A temporada de gripe chega todo ano, mas para quem tem diabetes ela não é apenas desconforto passageiro. A infecção pelo vírus influenza pode dificultar muito o controle glicêmico. Nos casos mais graves, ela evolui para pneumonia e internação hospitalar. Por isso, a vacinação anual está entre as recomendações mais consistentes do calendário de saúde para essa população.
O Portal Um Diabético consultou o Dr. Igor Marinho, infectologista, para entender o que acontece com o organismo de quem tem diabetes quando o vírus entra em cena. Além disso, o especialista explica por que a vacina faz tanta diferença nesse contexto.
O que o vírus da gripe faz com a glicemia
Quando o organismo enfrenta uma infecção, ele libera hormônios do estresse, como o cortisol e a adrenalina. Esses hormônios têm efeito direto sobre a glicemia: reduzem a eficácia da insulina e podem elevar o açúcar no sangue a níveis perigosos.
Para quem tem diabetes, esse processo é ainda mais delicado. O Dr. Igor Marinho explica que os pacientes com diabetes têm condições que favorecem infecções mais frequentes e, quando surgem, mais graves. Segundo o especialista, o estado hiperglicêmico pode causar uma atividade mais prejudicada de células de defesa, como os neutrófilos e os leucócitos que fazem fagocitose.
Na prática, essas células são a primeira linha de defesa do organismo. Quando a glicemia está elevada, elas ficam mais lentas e menos eficazes no combate ao vírus. Além disso, comorbidades frequentes em quem tem diabetes, como síndromes metabólicas e insuficiências vasculares, aumentam ainda mais a vulnerabilidade a complicações.
Por que a vacina da gripe é segura para quem tem diabetes
Uma dúvida comum é se a vacina pode causar algum problema para quem tem diabetes. A resposta é não. A vacina contra influenza disponível no SUS é do tipo inativada, feita com vírus mortos. Portanto, ela não causa a doença e é totalmente segura para pessoas com diabetes e outras condições crônicas.
De acordo com o Dr. Igor Marinho, a vacina de influenza protege contra três ou quatro tipos de vírus que causam gripe. No sistema público, está disponível a vacina trivalente, que protege contra influenza A H1N1, influenza A H3N2 e linhagens B. A única recomendação oficial, segundo o especialista, é evitar versões em spray nasal e optar pela versão injetável.
A vacina trivalente do SUS não inclui uma das linhagens B do influenza, presente apenas na versão quadrivalente do setor privado. No entanto, essa linhagem não circula no continente americano nos últimos anos. “Assim, a vacina pública oferece proteção adequada para a temporada”, orienta o médico.

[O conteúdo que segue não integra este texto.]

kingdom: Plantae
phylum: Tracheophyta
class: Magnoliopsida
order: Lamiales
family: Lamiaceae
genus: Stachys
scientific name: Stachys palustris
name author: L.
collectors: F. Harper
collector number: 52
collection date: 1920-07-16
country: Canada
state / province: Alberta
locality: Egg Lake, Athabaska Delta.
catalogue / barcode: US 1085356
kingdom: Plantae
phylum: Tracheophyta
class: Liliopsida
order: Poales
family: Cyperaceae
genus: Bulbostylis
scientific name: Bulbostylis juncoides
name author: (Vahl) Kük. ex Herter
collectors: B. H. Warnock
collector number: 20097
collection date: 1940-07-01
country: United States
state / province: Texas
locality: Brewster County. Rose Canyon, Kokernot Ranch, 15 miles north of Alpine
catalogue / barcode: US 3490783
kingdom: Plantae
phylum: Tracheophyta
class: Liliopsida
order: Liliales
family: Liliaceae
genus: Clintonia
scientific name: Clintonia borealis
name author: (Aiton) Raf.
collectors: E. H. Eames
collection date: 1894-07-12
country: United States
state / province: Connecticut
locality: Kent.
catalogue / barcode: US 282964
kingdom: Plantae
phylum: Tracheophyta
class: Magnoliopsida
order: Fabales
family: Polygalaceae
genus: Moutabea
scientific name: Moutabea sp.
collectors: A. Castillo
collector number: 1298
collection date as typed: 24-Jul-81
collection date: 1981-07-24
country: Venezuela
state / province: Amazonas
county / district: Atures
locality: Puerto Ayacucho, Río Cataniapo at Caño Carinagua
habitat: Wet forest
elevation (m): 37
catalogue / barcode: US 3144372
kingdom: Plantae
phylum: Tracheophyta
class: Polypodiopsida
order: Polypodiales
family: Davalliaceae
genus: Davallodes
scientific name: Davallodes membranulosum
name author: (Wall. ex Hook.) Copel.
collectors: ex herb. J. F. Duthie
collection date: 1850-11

Quem tem diabetes têm acesso gratuito pelo SUS
De acordo com o Ministério da Saúde, pessoas com diabetes fazem parte do grupo prioritário da campanha nacional. Por isso, têm direito à vacinação gratuita nas Unidades Básicas de Saúde (UBS) de todo o país.
A Campanha de 2026 começou em 28 de março. Inicialmente voltada ao público prioritário, foi depois aberta a toda a população a partir dos 6 meses de idade, em função da antecipação e alta dos casos de influenza no país.
Os dados do Ministério da Saúde revelam, no entanto, um cenário preocupante: menos de 40% do público-alvo prioritário havia recebido a dose até o momento do levantamento. Foram aplicadas 18.709.829 doses de um total necessário de 47.424.778, o que significa que mais de 28 milhões de pessoas do grupo prioritário, incluindo diabéticos, ainda estavam desprotegidas.
Para se vacinar, basta ir a uma UBS com documento de identidade ou certidão de nascimento, CPF ou Cartão do SUS. Levar a caderneta de vacinação, quando possível, é recomendado.
Como reconhecer os sintomas da gripe
A gripe costuma surgir de forma repentina e se distingue de um resfriado pela intensidade dos sintomas. Os principais sinais são febre alta, dor de cabeça, dor no corpo, cansaço intenso, tosse, dor de garganta, coriza e calafrios.
Para quem tem diabetes, esses sintomas exigem atenção redobrada ao monitoramento glicêmico. A infecção pode alterar significativamente os níveis de açúcar no sangue e exigir ajuste no tratamento.
Medidas complementares para reduzir o risco de contágio
A vacinação é a principal forma de proteção. No entanto, alguns cuidados simples também ajudam a reduzir a transmissão do vírus. Lavar as mãos com frequência ou usar álcool em gel, cobrir a boca ao tossir ou espirrar, evitar contato próximo com pessoas com sintomas gripais e manter os ambientes bem ventilados são atitudes que complementam a imunização.